Once upon a time I was really into programming languages. I cared a lot about Scala and Haskell, I was interested in all sorts of weird languages (Shout out to anyone else who has used Nice or Clay).
These days, eh. I mostly write Python. Some C. I could do C++ if I had to but I generally don’t have to. I’ve considered checking out Julia but, well.
It’s not that I’m no longer interested, and it’s certainly not that I’m against exotic languages, or no longer care about type systems. I’m very glad that there are other people who still actively pursue these things, as the current state of programming languages is pretty piss-poor and I would like it to be better, but I find that these days I lack the energy to care and my priorities in a language have shifted to things that are more… pedestrian.
And yet somehow still really hard to satisfy.
So here’s a laundry list of stuff that would feature in my dream language. Advance warning that I am a grumpy old man and this is a super boring list that contains almost no cool features. Also it’s not in any particular order of priority – it’s mostly the order I thought of things in – and it’s definitely not complete – it’s just the stuff I thought of before I got bored of writing this post.

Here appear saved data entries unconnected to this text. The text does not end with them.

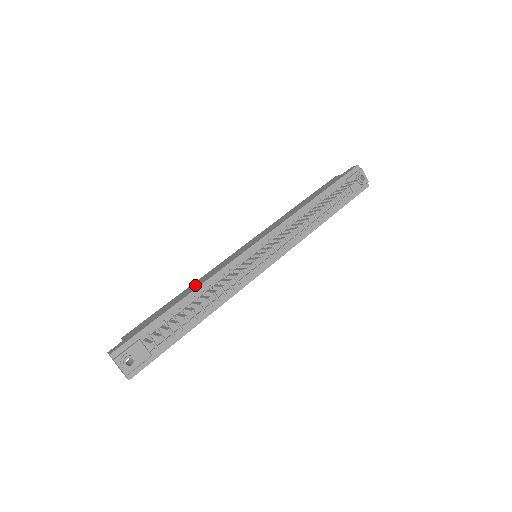
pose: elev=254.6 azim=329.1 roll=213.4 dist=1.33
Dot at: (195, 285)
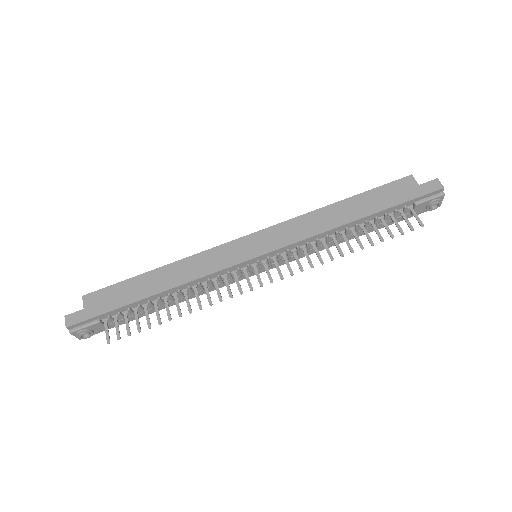
Dot at: (175, 274)
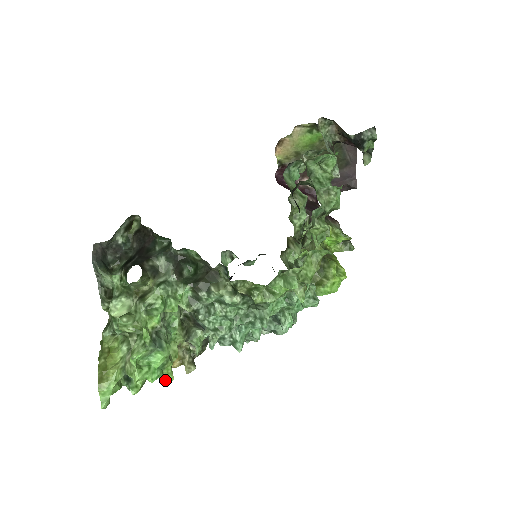
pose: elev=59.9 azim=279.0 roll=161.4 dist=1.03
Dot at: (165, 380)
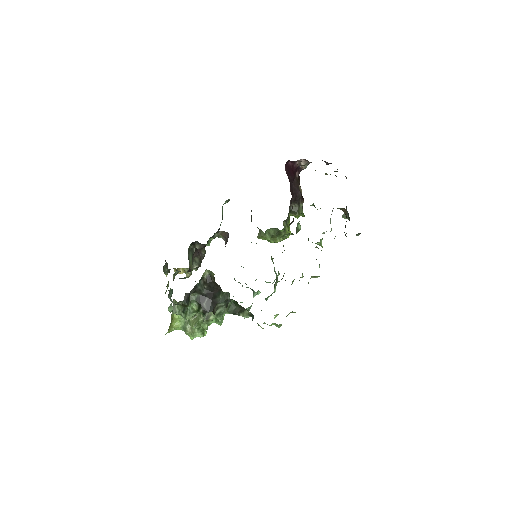
Dot at: occluded
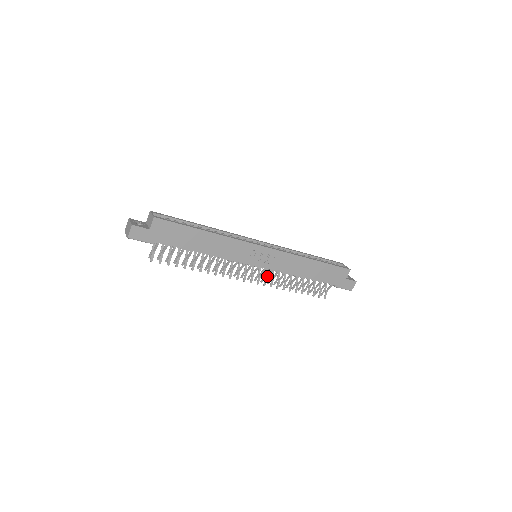
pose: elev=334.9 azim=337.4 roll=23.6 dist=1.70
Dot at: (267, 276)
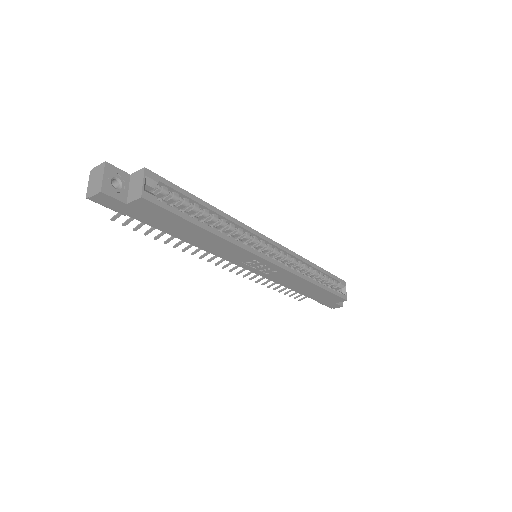
Dot at: occluded
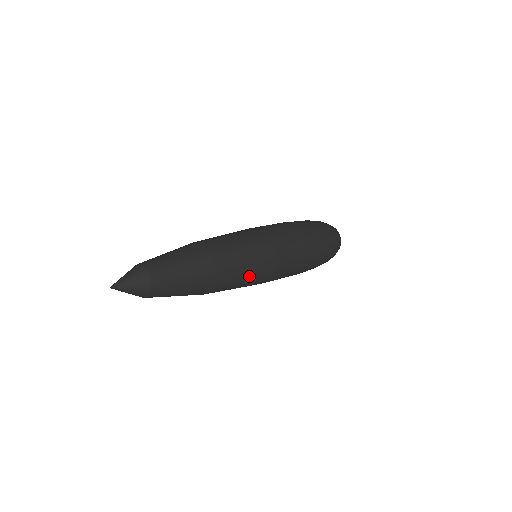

Also, most of these are things that you can’t without get large amounts of time, effort and money. They’re boring, not easy, and if anything them being boring makes them harder because you can’t really get people excited about working on them.
Community
Community is so important.
Here is what I want out of a programming language community:
- Large. Small communities are nice but I want a community who I can share the work load with, and a small community isn’t it.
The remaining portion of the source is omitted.